:: EXERCISE BRIEF ::
Among the entries below, only the lines from the one with "46: (267, 272, 0.69)" through the one with "63: (259, 449, 0.53)" are wanted, reproduced exactly. Pictures are not wanted.

(Dataset entries)
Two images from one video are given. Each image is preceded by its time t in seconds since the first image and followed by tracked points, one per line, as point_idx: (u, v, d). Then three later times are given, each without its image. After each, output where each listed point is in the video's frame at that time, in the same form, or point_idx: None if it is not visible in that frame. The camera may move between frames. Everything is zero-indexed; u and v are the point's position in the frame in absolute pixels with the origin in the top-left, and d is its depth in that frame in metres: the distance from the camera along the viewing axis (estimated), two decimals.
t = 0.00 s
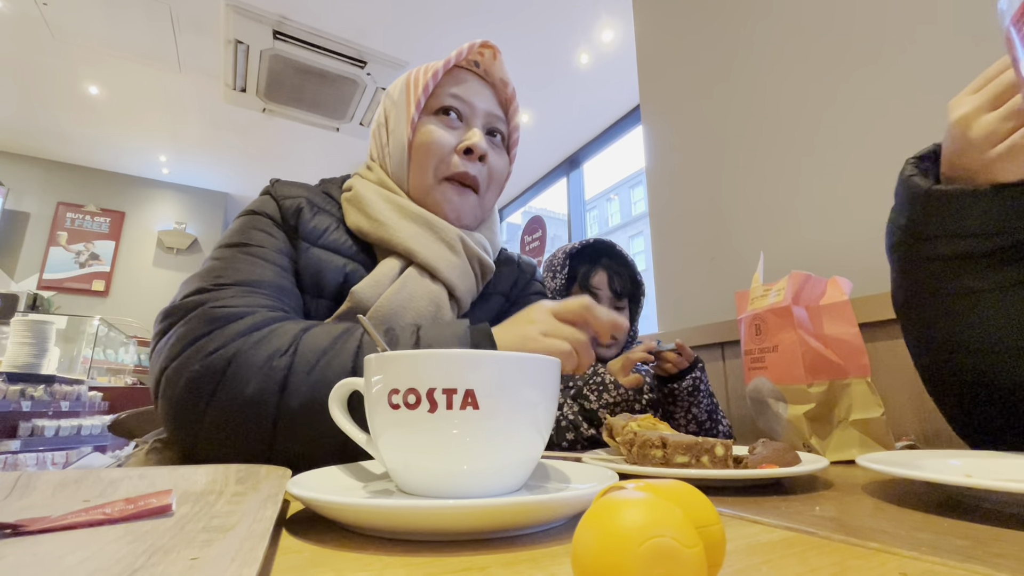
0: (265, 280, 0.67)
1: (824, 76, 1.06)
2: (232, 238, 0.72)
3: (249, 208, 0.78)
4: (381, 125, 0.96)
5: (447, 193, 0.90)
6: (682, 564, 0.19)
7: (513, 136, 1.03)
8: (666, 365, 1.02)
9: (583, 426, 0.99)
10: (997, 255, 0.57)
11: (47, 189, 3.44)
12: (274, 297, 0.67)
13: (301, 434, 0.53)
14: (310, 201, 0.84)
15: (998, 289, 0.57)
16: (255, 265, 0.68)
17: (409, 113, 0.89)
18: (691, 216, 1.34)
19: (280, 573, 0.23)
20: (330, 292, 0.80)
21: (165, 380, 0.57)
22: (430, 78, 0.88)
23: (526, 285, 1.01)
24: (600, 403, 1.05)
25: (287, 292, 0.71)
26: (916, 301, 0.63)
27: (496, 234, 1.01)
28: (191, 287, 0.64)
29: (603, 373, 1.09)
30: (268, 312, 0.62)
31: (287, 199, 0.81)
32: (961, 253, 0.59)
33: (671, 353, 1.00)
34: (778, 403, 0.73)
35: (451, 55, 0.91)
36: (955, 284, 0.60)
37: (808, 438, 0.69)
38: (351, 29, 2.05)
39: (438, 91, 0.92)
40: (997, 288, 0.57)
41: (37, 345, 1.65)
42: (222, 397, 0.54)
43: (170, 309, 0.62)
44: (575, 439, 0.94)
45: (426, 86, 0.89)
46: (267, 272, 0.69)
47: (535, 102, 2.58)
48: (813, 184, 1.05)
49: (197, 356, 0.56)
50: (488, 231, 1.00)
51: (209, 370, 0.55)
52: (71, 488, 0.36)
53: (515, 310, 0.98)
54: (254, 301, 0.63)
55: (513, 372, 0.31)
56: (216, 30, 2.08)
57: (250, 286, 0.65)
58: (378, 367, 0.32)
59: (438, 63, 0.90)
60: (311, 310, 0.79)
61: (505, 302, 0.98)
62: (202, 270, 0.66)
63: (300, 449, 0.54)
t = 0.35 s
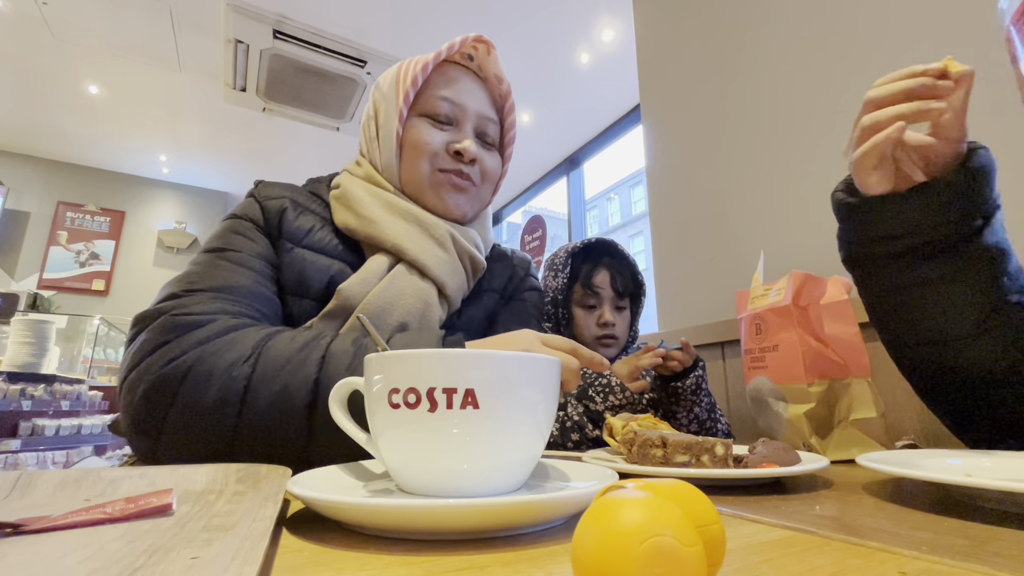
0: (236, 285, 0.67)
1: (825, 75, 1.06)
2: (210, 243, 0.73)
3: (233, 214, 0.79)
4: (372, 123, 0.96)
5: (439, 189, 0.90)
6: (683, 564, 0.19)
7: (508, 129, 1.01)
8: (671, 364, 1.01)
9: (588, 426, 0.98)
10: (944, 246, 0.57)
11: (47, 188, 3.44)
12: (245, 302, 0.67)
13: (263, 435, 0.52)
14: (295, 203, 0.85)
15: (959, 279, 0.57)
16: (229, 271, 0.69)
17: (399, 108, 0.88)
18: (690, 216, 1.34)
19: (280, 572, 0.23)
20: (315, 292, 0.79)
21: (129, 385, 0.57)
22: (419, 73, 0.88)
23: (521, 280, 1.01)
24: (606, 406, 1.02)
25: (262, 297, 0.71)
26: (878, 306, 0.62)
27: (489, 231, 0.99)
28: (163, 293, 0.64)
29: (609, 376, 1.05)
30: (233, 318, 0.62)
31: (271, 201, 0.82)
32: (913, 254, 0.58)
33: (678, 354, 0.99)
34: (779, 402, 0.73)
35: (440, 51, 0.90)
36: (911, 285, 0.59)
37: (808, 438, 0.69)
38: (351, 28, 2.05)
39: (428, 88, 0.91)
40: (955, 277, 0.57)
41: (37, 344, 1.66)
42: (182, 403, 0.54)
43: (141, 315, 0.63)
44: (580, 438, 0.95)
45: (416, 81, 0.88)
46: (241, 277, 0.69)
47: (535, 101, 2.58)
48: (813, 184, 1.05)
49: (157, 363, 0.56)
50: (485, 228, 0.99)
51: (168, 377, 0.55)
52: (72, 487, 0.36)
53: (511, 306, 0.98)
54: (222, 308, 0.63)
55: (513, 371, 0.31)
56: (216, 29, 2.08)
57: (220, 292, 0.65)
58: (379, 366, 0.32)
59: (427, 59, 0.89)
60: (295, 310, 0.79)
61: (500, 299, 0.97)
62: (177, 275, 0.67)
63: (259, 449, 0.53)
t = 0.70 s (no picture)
0: (234, 287, 0.68)
1: (824, 74, 1.06)
2: (201, 245, 0.72)
3: (217, 215, 0.78)
4: (347, 117, 0.93)
5: (420, 189, 0.88)
6: (683, 563, 0.19)
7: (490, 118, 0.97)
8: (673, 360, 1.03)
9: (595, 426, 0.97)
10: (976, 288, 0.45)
11: (46, 188, 3.44)
12: (246, 304, 0.67)
13: (276, 430, 0.52)
14: (276, 202, 0.84)
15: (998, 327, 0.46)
16: (228, 273, 0.69)
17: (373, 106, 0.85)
18: (691, 215, 1.33)
19: (281, 571, 0.23)
20: (301, 294, 0.79)
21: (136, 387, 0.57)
22: (393, 67, 0.84)
23: (510, 274, 1.00)
24: (614, 408, 1.02)
25: (260, 299, 0.71)
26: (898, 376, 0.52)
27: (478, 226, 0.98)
28: (162, 295, 0.64)
29: (617, 377, 1.05)
30: (241, 318, 0.62)
31: (254, 202, 0.81)
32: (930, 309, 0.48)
33: (681, 349, 1.02)
34: (778, 402, 0.73)
35: (415, 40, 0.86)
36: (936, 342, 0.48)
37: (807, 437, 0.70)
38: (351, 27, 2.05)
39: (405, 80, 0.87)
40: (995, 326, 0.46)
41: (38, 344, 1.66)
42: (195, 403, 0.54)
43: (140, 318, 0.62)
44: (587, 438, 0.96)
45: (390, 76, 0.85)
46: (238, 280, 0.69)
47: (535, 101, 2.59)
48: (813, 183, 1.05)
49: (166, 366, 0.56)
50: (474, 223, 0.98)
51: (180, 378, 0.55)
52: (72, 486, 0.36)
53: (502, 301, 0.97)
54: (227, 310, 0.63)
55: (513, 370, 0.31)
56: (216, 28, 2.08)
57: (222, 294, 0.66)
58: (379, 365, 0.32)
59: (401, 50, 0.85)
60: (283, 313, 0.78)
61: (491, 293, 0.96)
62: (174, 278, 0.66)
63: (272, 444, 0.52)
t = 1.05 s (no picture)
0: (226, 290, 0.68)
1: (823, 74, 1.06)
2: (192, 248, 0.72)
3: (208, 217, 0.77)
4: (338, 116, 0.92)
5: (416, 187, 0.87)
6: (683, 563, 0.19)
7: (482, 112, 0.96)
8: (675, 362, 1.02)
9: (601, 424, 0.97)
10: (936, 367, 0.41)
11: (46, 187, 3.44)
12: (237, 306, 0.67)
13: (274, 431, 0.52)
14: (267, 203, 0.83)
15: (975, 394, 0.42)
16: (221, 275, 0.69)
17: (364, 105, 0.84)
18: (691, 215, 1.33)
19: (281, 570, 0.23)
20: (294, 296, 0.78)
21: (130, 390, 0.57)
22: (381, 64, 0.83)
23: (507, 271, 0.99)
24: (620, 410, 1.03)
25: (252, 301, 0.71)
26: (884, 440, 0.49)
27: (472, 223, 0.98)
28: (155, 299, 0.64)
29: (620, 379, 1.05)
30: (234, 321, 0.62)
31: (244, 204, 0.80)
32: (892, 381, 0.44)
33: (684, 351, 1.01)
34: (778, 402, 0.73)
35: (402, 36, 0.85)
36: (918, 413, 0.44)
37: (807, 437, 0.69)
38: (351, 26, 2.05)
39: (394, 76, 0.86)
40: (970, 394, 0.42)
41: (38, 343, 1.66)
42: (188, 407, 0.54)
43: (132, 324, 0.62)
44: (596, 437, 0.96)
45: (379, 73, 0.84)
46: (230, 282, 0.69)
47: (535, 100, 2.59)
48: (813, 182, 1.05)
49: (160, 369, 0.56)
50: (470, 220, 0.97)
51: (173, 382, 0.55)
52: (72, 486, 0.36)
53: (497, 299, 0.96)
54: (220, 314, 0.63)
55: (513, 370, 0.31)
56: (215, 28, 2.08)
57: (215, 297, 0.66)
58: (379, 364, 0.32)
59: (388, 47, 0.84)
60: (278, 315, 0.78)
61: (486, 292, 0.96)
62: (166, 282, 0.66)
63: (270, 446, 0.52)
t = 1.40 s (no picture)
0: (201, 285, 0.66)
1: (824, 73, 1.06)
2: (185, 249, 0.71)
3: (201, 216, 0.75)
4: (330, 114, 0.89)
5: (411, 183, 0.83)
6: (682, 563, 0.19)
7: (475, 108, 0.95)
8: (686, 368, 1.01)
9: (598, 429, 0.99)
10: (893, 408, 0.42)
11: (47, 187, 3.44)
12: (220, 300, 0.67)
13: (248, 387, 0.54)
14: (263, 205, 0.79)
15: (937, 427, 0.42)
16: (214, 277, 0.68)
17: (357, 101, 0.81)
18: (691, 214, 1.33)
19: (280, 570, 0.23)
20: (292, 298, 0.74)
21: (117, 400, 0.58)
22: (375, 58, 0.80)
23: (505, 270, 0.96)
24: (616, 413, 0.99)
25: (253, 303, 0.70)
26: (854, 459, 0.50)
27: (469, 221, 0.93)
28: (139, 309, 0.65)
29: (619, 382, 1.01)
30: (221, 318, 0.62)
31: (239, 206, 0.76)
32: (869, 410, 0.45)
33: (694, 361, 1.00)
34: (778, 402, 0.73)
35: (396, 30, 0.83)
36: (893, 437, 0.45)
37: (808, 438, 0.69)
38: (351, 26, 2.05)
39: (388, 72, 0.84)
40: (931, 427, 0.42)
41: (38, 343, 1.67)
42: (166, 401, 0.54)
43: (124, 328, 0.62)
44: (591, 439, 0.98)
45: (373, 67, 0.81)
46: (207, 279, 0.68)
47: (535, 99, 2.58)
48: (813, 182, 1.05)
49: (134, 373, 0.56)
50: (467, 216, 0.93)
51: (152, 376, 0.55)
52: (71, 485, 0.36)
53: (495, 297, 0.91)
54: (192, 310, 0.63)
55: (512, 369, 0.31)
56: (215, 27, 2.08)
57: (207, 297, 0.65)
58: (379, 364, 0.32)
59: (381, 41, 0.81)
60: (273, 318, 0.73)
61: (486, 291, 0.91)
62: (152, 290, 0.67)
63: (246, 405, 0.54)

:: RESULT OF THIS TASK ::
46: (267, 272, 0.69)
47: (535, 102, 2.58)
48: (813, 184, 1.05)
49: (197, 356, 0.56)
50: (488, 231, 1.00)
51: (209, 370, 0.55)
52: (71, 488, 0.36)
53: (515, 310, 0.98)
54: (254, 301, 0.63)
55: (513, 372, 0.31)
56: (216, 30, 2.08)
57: (250, 286, 0.65)
58: (378, 367, 0.32)
59: (438, 63, 0.90)
60: (311, 310, 0.79)
61: (505, 302, 0.98)
62: (202, 270, 0.66)
63: (300, 449, 0.54)
t = 0.35 s
0: (236, 285, 0.67)
1: (825, 75, 1.06)
2: (210, 243, 0.73)
3: (233, 214, 0.79)
4: (372, 123, 0.96)
5: (439, 189, 0.90)
6: (683, 564, 0.19)
7: (508, 129, 1.01)
8: (671, 364, 1.01)
9: (588, 426, 0.98)
10: (944, 246, 0.57)
11: (47, 188, 3.44)
12: (245, 302, 0.67)
13: (263, 435, 0.52)
14: (295, 203, 0.85)
15: (959, 279, 0.57)
16: (229, 271, 0.69)
17: (399, 108, 0.88)
18: (690, 216, 1.34)
19: (280, 572, 0.23)
20: (315, 292, 0.79)
21: (129, 385, 0.57)
22: (419, 73, 0.88)
23: (521, 280, 1.01)
24: (606, 406, 1.02)
25: (262, 297, 0.71)
26: (878, 306, 0.62)
27: (489, 231, 0.99)
28: (163, 293, 0.64)
29: (609, 376, 1.05)
30: (233, 318, 0.62)
31: (271, 201, 0.82)
32: (913, 254, 0.58)
33: (678, 354, 0.99)
34: (779, 402, 0.73)
35: (440, 51, 0.90)
36: (911, 285, 0.59)
37: (808, 438, 0.69)
38: (351, 28, 2.05)
39: (428, 88, 0.91)
40: (955, 277, 0.57)
41: (37, 344, 1.66)
42: (182, 403, 0.54)
43: (141, 315, 0.63)
44: (580, 438, 0.95)
45: (416, 81, 0.88)
46: (241, 277, 0.69)
47: (535, 101, 2.58)
48: (813, 184, 1.05)
49: (157, 363, 0.56)
50: (485, 228, 0.99)
51: (168, 377, 0.55)
52: (72, 487, 0.36)
53: (511, 306, 0.98)
54: (222, 308, 0.63)
55: (513, 371, 0.31)
56: (216, 29, 2.08)
57: (220, 292, 0.65)
58: (379, 366, 0.32)
59: (427, 59, 0.89)
60: (295, 310, 0.79)
61: (500, 299, 0.97)
62: (177, 275, 0.67)
63: (259, 449, 0.53)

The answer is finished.